Tuesday, June 29, 2010

Don't Let 'Em Play You

As published in the LaPorte County Herald-Argus, June 19, 2010:

Don't Let Them Play You
By, Michelle Harmon

Mom: “Susie, I told you that you couldn't go to play at Jane's house until your room was picked up.”
Susie: “Dad said I could go.” And, how does Mom respond? Well, what can she say? She can't fault the child if she got permission from Dad. She can't fault Dad, either. So, Mom's stuck. Susie has played her, and there is nothing she can do about it. At least not this time.
The situation is not totally hopeless for Mom, however. Kids are master manipulators and they learn very quickly who is the soft touch, who they can pull one over on. So, first thing you have to do, Mom, is face that fact. All kids are experts at it, and if they are given the opportunity to play you, they will pounce on it like a cougar on a gazelle. So, now that we know this. The first thing you need to do is sit down with Dad and discuss the basic rules of the house and for each child. It's important that you discuss each child because if you have children of varying ages, chances are your expectations for them are different, and, thus so are some of the rules. You discussed; now, come to an agreement. That was the easy part.
The hard part is to never, ever, for any reason falter.

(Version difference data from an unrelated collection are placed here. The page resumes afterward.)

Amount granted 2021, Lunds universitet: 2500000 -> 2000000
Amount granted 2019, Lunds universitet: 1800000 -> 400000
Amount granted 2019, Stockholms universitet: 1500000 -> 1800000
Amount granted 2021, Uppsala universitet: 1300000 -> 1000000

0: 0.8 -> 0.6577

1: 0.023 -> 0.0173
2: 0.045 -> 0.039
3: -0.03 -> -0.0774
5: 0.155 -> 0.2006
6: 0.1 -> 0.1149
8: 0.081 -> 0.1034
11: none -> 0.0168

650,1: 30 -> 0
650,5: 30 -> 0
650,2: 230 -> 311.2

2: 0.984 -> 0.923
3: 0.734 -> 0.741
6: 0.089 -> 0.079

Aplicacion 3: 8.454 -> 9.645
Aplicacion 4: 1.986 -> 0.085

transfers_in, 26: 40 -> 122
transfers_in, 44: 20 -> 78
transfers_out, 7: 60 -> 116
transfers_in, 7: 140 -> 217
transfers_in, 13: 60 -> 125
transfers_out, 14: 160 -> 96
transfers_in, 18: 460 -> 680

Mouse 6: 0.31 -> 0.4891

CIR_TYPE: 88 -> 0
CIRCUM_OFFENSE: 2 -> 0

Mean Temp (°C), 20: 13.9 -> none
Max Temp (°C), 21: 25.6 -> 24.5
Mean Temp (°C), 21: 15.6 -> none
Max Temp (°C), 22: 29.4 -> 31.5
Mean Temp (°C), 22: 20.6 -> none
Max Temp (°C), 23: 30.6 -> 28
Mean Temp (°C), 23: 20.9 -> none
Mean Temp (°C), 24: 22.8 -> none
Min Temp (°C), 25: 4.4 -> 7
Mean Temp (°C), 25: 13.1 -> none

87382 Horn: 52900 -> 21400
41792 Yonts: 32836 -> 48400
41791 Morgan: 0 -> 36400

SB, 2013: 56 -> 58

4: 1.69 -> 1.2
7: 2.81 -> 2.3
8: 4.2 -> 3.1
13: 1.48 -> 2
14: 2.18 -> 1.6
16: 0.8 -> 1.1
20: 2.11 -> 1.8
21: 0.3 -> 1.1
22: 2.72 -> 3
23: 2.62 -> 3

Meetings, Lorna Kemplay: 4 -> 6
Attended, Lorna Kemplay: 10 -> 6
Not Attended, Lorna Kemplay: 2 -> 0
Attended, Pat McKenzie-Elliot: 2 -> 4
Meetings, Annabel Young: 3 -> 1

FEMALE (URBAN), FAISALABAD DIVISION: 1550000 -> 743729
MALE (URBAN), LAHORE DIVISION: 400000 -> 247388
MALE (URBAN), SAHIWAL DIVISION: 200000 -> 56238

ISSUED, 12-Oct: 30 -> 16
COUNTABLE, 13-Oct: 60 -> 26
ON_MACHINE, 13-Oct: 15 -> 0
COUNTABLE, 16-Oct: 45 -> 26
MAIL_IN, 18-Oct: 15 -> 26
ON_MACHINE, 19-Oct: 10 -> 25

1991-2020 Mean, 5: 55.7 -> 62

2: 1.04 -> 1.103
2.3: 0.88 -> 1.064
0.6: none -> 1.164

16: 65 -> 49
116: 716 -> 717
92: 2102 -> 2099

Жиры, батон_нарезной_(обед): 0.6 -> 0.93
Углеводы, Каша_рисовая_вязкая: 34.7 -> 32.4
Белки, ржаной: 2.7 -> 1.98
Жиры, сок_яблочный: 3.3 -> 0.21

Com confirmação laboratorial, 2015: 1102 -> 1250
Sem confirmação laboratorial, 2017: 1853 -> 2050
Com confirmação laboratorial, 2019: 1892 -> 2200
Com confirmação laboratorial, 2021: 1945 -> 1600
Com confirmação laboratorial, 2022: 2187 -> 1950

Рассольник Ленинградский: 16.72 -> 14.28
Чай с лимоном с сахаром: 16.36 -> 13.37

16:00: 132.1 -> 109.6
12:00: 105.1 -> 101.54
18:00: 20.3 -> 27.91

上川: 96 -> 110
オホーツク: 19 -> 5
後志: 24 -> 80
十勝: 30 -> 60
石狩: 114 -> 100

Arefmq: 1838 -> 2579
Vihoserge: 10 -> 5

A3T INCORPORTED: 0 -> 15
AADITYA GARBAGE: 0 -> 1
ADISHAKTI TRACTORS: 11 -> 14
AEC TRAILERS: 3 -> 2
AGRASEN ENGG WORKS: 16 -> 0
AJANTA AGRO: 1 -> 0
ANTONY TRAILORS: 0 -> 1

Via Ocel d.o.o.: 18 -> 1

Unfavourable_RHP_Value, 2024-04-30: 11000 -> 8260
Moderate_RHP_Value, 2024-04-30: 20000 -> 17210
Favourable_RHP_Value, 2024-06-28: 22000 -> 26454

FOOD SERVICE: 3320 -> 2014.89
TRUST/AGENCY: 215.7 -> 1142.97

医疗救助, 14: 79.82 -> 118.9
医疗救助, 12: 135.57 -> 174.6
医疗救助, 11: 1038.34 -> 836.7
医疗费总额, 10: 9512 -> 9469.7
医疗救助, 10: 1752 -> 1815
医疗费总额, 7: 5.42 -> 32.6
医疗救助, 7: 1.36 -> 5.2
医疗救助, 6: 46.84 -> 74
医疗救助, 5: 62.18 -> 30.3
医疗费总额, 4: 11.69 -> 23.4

That is, if you and your spouse agreed that Susie must complete her homework before she goes over to a friend's house, then, every time this must happen. This rule must be enforced every time no matter how much Susie whines and begs. Susie will probably try to ask one of you, and if she doesn't get the answer she wants, she'll try the other parent. But, this time, you will both have the same answer. You got her! She now knows that Mom and Dad are a united front, and there will be no more playing one against the other.
Now, I do realize that issues will come up that you and your spouse may not have discussed yet. For example, your twelve year old asks you if you can drop her off to see a movie with her friends. You aren't sure what to do. You think it might be okay, but you are not sure if your spouse would agree. You can either make a choice and stick to it. Or, you can wait until Dad comes home and discuss it, then, let your child know if permission will be granted. The better option is to wait until Dad comes home and make the decision together. But, if Dad is away, say on a business trip, and you cannot wait until he gets home. Well, then, Mom, you make the decision and stick with it. You can fill Dad in when he gets home and let him know that you need his support on this. If you work together, your kids will notice. And, whether you know it or not, they will be all the better off for it.